My first impression of Newcastle is boring but certainly true. Its public facilities are excellent and although I won’t make a habit of this, it is worth dwelling a moment on the city’s parks, baths and walkways. Each are pristine, free and unsurprisingly, extremely popular. In particular, the Memorial Walk offers tremendous sweeping views of the city and leads straight to the Ocean Baths where crashing waves and the beautifully restored pavilion make it a popular spot for ocean-swimmers and photo-snappers alike. Compared to my own town of Dun Laoghaire, where the restoration of the baths is a saga so long running it is now a farce rather than a drama, such well presented public amenities are not lost on me. Even in water so frosty at that time of year, good fences make good neighbours as such amenities offer a welcome division between city life and the serenity of the sea. Beyond these, Newcastle offers a delectable mix of sultry wine bars and boisterous breweries, to which my sorry head would attest each morning.

Port Macquarie

Onwards, to Possum Brush. And something completely different. Encircled by dusty unsealed roads, in truth beyond the capabilities of our modest, rented, Yaris, we were initially disappointed to see that our accommodation was shared. Before getting to the front door we had to wade through a host of chickens, several turkeys and one particularly gregarious peacock which certainly added some colour if also an unhelpfully early alarm call. It was a beautiful and secluded place, a short drive to various hikes, waterfalls and viewpoints and incomparable with anything we’d seen on the trip so far. Miraculously, the Yaris survived, and onwards we pressed.

Hiking in Possum Brush

Days 13 and 14 were spent at Port Macquarie and in truth, I’m hardly an authority on the place. There is a renowned Koala Hospital. I didn’t go. There is a gamut of beautiful beaches but I didn’t surf or sunbathe. Indeed I barely even saw them. However, I can confirm that there is an Irish bar called ‘Finnian’s’ to which I have given a 5 star Google review and a delightful Thai restaurant that doesn’t charge corkage. Needless to say, I woke each morning with a headache so punishing it befitted the Penal Colony history of this quaint holiday town.

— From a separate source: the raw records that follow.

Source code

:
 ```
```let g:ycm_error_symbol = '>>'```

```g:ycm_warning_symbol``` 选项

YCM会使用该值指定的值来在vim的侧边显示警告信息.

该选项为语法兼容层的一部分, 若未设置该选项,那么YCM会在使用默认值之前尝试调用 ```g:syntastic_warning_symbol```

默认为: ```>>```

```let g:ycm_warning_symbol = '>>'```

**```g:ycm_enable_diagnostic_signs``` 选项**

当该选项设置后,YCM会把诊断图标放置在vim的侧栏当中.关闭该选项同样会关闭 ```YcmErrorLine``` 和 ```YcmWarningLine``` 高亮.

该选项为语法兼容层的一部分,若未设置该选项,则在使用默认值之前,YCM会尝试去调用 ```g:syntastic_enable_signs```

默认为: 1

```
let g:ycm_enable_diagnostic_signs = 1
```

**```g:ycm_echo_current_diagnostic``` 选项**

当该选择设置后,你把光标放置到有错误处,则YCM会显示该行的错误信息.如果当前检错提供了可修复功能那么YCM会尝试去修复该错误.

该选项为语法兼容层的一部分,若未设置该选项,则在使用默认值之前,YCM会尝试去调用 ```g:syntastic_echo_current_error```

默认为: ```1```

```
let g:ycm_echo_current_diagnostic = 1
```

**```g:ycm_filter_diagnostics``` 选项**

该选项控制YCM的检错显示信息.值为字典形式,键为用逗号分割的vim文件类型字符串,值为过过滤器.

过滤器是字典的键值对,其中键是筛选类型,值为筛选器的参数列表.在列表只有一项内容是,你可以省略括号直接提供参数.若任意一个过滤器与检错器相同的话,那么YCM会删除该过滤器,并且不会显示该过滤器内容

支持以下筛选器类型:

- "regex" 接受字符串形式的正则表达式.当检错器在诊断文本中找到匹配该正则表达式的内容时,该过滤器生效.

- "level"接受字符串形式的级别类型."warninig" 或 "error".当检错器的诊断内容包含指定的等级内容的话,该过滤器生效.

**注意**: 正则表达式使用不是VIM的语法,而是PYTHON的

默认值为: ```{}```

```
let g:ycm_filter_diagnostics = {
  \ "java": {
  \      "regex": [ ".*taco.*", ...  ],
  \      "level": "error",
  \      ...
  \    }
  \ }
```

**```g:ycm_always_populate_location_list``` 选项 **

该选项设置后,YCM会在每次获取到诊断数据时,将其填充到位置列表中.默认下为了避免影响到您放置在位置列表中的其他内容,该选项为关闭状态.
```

Mercifully, the Penal Colony comparisons did not extend beyond that. Even while Coronavirus confined us to this corner of Australia, New South Wales proved beyond beguiling and offered more than just beers and beaches. Despite my premonitions, it was a fortnight with more variety than vaudeville, ample bars to keep me jolly and, of course, enough beaches to last a lifetime.